SUPPLIED RECORDS Start Marker

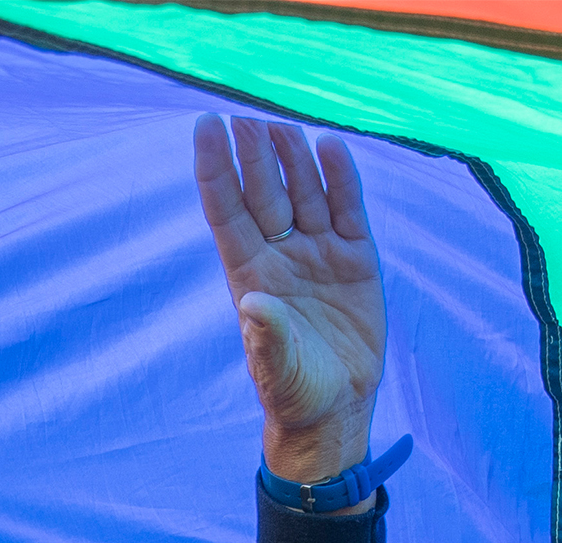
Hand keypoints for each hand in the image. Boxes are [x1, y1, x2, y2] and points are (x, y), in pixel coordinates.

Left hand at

SUPPLIED RECORDS End Marker
SUPPLIED RECORDS Start Marker

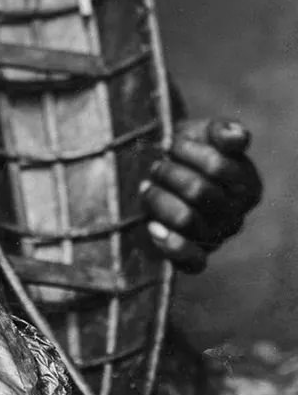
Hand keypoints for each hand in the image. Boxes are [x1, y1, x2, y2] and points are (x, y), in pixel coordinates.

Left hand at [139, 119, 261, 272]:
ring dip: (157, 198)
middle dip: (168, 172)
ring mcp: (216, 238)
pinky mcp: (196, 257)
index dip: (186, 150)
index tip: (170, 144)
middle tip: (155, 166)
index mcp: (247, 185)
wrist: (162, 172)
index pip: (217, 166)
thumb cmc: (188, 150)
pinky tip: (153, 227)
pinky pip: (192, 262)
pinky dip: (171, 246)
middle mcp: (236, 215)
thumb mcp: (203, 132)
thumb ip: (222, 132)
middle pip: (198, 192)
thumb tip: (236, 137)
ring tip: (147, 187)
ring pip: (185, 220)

SUPPLIED RECORDS End Marker
SUPPLIED RECORDS Start Marker

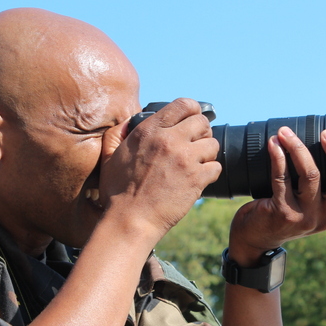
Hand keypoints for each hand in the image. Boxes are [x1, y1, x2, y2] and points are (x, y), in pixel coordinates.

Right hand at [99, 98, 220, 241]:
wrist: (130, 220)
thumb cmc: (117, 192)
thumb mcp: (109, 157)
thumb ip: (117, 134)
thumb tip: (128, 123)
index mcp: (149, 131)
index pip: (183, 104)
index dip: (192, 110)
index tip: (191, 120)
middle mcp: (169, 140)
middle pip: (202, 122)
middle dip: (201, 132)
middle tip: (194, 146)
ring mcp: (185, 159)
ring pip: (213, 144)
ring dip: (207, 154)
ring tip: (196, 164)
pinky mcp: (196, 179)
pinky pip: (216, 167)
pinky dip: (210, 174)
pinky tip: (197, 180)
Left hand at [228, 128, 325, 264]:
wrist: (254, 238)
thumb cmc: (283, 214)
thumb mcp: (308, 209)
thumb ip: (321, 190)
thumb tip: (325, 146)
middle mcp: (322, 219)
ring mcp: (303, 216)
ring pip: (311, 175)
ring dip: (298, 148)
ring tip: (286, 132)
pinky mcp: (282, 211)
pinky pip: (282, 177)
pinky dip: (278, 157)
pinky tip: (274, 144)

SUPPLIED RECORDS End Marker

YOUR GOAL:
Which lines in the records above hold the string "middle"? Copy each of them.

RESPONSE FOR THIS EXERCISE:
middle dip: (168, 172)
middle tip: (155, 166)
middle mcp: (236, 215)
middle pip: (198, 192)
middle mcp: (169, 140)
middle pip: (202, 122)
middle dip: (201, 132)
middle tip: (194, 146)
middle mcp: (322, 219)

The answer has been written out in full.